Statistical difference between analytic treatment interruption (ATI) controllers (C) and noncontrollers (NC). A, The peak plasma human immunodeficiency virus (HIV) viremia value observed within the first 4 weeks of viral rebound can distinctively separate ATI controllers from noncontrollers (P < .001). B, After rebounding, noncontrollers have a faster rebounding rate than controllers (P < .001). C, Difference between time to viral rebound, time to viral peak, and time from rebound to peak. The time to viral peak did not differ significantly between controllers and noncontrollers (P = .18).

Figure 3.

Decision trees showing classification of analytic treatment interruption (ATI) outcomes. The plasma viremia (observed viral peak) provides the best classification of controllers (C) and noncontrollers (NC). A, An ATI participant who attains a viral peak <3 log₁₀ human immunodeficiency virus (HIV) RNA copies/mL is likely to be a posttreatment controller. B, Decision tree based on the viral slope (rate of viral replication). Noncontrollers are shown to be associated with a fast rate of viral rebounding speed. C, Time to viral rebound of ≥53 days likely predicts a controller. D, Short time to attain viral peak (<18 days) in a predicted noncontroller.

Figure 4.

Decision rule on how to make a call. Step 1: Follow up the participant until an observation above the lower limit of detection is made; record this as the time to rebound.
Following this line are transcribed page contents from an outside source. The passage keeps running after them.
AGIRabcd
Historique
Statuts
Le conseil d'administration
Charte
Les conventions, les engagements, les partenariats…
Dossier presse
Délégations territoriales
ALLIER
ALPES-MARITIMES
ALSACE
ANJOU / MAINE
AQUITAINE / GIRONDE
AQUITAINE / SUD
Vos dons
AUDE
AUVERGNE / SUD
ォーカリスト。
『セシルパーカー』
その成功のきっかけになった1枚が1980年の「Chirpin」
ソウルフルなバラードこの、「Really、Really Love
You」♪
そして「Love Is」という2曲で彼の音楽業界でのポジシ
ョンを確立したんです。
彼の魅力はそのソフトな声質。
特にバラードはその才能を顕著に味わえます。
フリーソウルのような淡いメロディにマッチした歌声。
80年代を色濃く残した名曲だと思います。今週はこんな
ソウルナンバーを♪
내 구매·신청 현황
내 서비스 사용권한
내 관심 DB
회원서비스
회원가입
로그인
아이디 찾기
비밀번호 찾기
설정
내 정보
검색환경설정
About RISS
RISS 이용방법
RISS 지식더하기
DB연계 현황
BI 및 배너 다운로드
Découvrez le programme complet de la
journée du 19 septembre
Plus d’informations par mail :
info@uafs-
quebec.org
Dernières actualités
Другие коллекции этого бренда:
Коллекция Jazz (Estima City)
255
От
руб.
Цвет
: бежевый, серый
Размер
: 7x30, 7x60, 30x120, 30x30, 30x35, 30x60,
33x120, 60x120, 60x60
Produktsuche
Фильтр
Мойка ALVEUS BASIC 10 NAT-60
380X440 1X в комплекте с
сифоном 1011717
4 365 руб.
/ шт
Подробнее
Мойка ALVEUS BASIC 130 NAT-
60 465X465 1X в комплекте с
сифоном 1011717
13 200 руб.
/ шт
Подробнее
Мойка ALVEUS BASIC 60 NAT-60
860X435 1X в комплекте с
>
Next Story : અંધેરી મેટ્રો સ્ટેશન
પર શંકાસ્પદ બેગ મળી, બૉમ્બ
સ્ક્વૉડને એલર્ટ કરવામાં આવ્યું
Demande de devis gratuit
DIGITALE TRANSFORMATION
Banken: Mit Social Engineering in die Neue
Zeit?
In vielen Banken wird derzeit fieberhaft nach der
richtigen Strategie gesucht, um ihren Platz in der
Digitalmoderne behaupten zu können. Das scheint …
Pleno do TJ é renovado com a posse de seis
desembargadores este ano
Step 2: Follow up the participant for 2 or at most 3 weeks. Record the human immunodeficiency virus (HIV) RNA level weekly, and record the slope of regression line (rate of viral replication) and HIV RNA level at week 3 (viral peak). Step 3: Make a call. If the plasma viremia at week 3 in step 2 exceeds 3 log₁₀ copies/mL at any time within 2–3 weeks, the call is noncontroller; if the plasma viremia remains below 3 log₁₀ copies/mL within 3 weeks, then the call is controller. Step 4: If results are on the borderline, check whether the time to rebound is <53 days. If <53 days, then the call is noncontroller; otherwise, the call is controller. On this step also, the regression line is used to consolidate the call; if the regression slope (rate of viral replication) is <0.033, then the call is confirmed as controller, otherwise an extra data point (week 4) is required. In region I, blue dots represent HIV RNA levels below the limit of detection. In region II, red dots represent HIV RNA levels above the limit of detection. Region III is a region of mixed patterns; red dots represent values that remain high, and yellow dots identify a pattern with an initial decrease in viral load but then with resumption of replication, ending with being a noncontroller. Cyan dots represent the opposite, that is, a pattern that reverses to viral control. In region IV, red and yellow dots above the yellow dashed line represent noncontrollers, and blue dots represent controllers.